Cartas de Indrani

Queridas amigas, queridos amigos,

Atravesamos Galicia, camino de Santiago. Planos de colinas cubiertas de maizales y arboledas que te llevan a mirar allá, en la distancia, las montañas recortadas contra el horizonte, y a sentir espacio. Poco después, la entrada en un bosque de robles o esbeltos eucaliptos, el sendero sombreado con alguna mancha de luz, que te lleva al interior.

Para casi todos, sino para todos, este camino es una oportunidad de estar con uno mismo, entrar en lo profundo del ser y encontrar lo que debe ser explicado, cambiado, purificado, abandonado… es un camino exterior, alegoría, pero también “concentración”, del camino interior. En unos kilómetros, más o menos kilómetros, va desgranándose la vida, tal como estás viviéndola y tal como querrías vivirla al terminar el camino, y van surgiendo, junto con los obstáculos físicos, los obstáculos de tu camino hacia la perfección.

Cuando aparece en el terreno una dificultad, con frecuencia hay un movimiento inicial de rechazo, aunque pueda durar solo un instante. Cuando aparecen los obstáculos interiores, es frecuente también un impulso inicial de cerrarse a ellos. Si queremos continuar caminando, exterior e interiormente, el primer paso es reconocer la dificultad. En el caso de las dificultades interiores, el primer paso es aceptarlas. Al aceptarlas sucede algo mágico, dejan de ser una dificultad.

Si sientes que una carencia dentro de ti está obstaculizando tu camino, practica la introspección, trata de “reconocerla”; para esto se necesita valor, así que ten el valor de comprender cuál es la carencia. Una vez que lo hayas comprendido, acéptala. La aceptación te transportará ya a un plano por encima de la carencia. Inmediatamente piensa en la cualidad opuesta a esa carencia, y afirma que ya la posees; sentirás una maravillosa expansión, como al mirar por encima de los planos de colinas verdes hacia el horizonte, porque sentirás que así es, ya la posees.

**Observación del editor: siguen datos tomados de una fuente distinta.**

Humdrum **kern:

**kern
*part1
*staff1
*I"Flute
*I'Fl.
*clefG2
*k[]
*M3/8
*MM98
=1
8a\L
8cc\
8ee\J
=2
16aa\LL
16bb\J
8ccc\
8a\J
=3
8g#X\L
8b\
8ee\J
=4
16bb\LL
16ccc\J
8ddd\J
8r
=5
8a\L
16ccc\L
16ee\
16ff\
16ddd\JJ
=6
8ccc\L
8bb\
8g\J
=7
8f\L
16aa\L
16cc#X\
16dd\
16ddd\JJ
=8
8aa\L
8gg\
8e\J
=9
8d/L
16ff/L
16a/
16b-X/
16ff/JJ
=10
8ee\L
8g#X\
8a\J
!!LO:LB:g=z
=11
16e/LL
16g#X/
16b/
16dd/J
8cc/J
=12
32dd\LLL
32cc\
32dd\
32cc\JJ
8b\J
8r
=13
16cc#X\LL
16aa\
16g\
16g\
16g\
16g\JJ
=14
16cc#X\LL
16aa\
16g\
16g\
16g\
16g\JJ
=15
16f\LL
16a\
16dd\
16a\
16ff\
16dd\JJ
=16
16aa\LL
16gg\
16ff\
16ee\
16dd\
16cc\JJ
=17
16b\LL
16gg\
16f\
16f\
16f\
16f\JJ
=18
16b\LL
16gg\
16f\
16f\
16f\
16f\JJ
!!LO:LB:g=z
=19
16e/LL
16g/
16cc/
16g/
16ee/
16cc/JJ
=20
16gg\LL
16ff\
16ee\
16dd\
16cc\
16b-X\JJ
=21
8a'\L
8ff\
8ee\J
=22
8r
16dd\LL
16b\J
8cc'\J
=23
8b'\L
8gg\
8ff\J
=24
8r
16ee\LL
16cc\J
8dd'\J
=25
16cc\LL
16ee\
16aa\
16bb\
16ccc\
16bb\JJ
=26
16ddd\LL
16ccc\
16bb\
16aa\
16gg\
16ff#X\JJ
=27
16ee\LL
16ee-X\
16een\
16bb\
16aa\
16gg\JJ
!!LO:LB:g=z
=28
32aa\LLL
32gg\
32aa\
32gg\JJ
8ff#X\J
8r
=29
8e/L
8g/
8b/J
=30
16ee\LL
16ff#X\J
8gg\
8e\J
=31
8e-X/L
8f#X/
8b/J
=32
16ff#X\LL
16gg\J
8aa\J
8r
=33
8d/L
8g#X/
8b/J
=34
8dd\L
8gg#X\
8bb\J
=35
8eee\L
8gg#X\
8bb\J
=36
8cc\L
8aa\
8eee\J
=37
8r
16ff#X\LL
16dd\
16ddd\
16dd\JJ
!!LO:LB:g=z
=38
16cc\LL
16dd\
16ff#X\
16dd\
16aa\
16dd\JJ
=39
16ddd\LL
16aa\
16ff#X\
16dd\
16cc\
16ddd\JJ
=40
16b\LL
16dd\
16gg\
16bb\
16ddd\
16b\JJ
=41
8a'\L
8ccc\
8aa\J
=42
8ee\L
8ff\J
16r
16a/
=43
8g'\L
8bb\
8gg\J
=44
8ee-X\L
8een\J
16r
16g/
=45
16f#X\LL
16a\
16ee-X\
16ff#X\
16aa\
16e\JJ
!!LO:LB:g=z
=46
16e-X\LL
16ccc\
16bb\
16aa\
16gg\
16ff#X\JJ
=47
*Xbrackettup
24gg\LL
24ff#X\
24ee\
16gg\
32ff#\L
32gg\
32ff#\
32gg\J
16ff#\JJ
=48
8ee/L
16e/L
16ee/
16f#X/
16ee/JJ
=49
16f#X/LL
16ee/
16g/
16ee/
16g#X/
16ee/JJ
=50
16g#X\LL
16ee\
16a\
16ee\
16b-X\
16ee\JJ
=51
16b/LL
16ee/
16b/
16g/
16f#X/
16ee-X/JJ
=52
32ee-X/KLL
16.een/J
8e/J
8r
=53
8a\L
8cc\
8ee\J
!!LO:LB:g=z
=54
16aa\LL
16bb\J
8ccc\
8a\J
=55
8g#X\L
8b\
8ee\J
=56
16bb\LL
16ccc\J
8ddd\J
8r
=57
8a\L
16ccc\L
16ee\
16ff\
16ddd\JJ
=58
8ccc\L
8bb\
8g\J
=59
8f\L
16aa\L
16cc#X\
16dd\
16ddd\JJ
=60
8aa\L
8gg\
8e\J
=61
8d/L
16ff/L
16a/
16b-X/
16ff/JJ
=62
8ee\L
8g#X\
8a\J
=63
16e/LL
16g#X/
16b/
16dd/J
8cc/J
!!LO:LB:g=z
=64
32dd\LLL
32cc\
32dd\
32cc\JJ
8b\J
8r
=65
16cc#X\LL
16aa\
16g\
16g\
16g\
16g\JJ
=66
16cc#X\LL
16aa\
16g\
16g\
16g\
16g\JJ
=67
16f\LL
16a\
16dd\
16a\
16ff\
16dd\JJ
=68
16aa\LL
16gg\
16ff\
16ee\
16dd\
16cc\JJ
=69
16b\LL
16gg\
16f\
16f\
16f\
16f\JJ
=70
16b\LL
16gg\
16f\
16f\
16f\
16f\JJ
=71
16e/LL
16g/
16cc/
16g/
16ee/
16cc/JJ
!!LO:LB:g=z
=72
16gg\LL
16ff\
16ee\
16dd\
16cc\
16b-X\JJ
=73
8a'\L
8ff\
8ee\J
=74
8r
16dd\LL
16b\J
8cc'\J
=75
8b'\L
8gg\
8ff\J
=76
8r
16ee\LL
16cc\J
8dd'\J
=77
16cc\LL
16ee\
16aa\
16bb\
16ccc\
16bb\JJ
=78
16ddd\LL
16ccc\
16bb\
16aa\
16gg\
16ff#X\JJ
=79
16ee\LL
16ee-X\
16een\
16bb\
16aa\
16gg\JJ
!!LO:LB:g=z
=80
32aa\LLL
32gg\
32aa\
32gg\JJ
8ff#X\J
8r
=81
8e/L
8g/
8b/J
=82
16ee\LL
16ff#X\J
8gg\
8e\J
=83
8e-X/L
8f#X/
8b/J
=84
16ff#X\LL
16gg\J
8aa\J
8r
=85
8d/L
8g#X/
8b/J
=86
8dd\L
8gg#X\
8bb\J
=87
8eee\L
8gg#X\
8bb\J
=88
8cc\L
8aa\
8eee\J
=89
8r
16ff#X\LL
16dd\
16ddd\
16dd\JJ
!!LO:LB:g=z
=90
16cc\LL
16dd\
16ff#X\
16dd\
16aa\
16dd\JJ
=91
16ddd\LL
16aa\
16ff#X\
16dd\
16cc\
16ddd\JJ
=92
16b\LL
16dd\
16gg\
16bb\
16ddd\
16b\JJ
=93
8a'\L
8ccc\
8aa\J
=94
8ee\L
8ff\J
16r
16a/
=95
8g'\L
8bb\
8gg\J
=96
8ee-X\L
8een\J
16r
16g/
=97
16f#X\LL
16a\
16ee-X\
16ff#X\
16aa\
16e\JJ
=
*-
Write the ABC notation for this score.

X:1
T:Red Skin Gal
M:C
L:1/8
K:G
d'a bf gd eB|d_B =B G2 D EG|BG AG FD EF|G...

El alma está dotada de todas las cualidades que nos llevarán a la perfección, y cuando afirmas una de estas cualidades, te lo hace saber; con un sentimiento de liberación, te dice que sí, que tú ya posees esa cualidad.

Sigue entonces estos pasos cuando creas que existe una carencia dentro de ti: trata de descubrirla, reconócela, acéptala, y afirma la cualidad a la que se refiere esa carencia. Al instante te sentirás dotada, dotado, de esa cualidad. Permite que eche raíces en ti, afirmándola cada vez que la sientas decrecer; llegará el día en que la carencia se desvanecerá, y la cualidad del alma brillará sin ninguna sombra.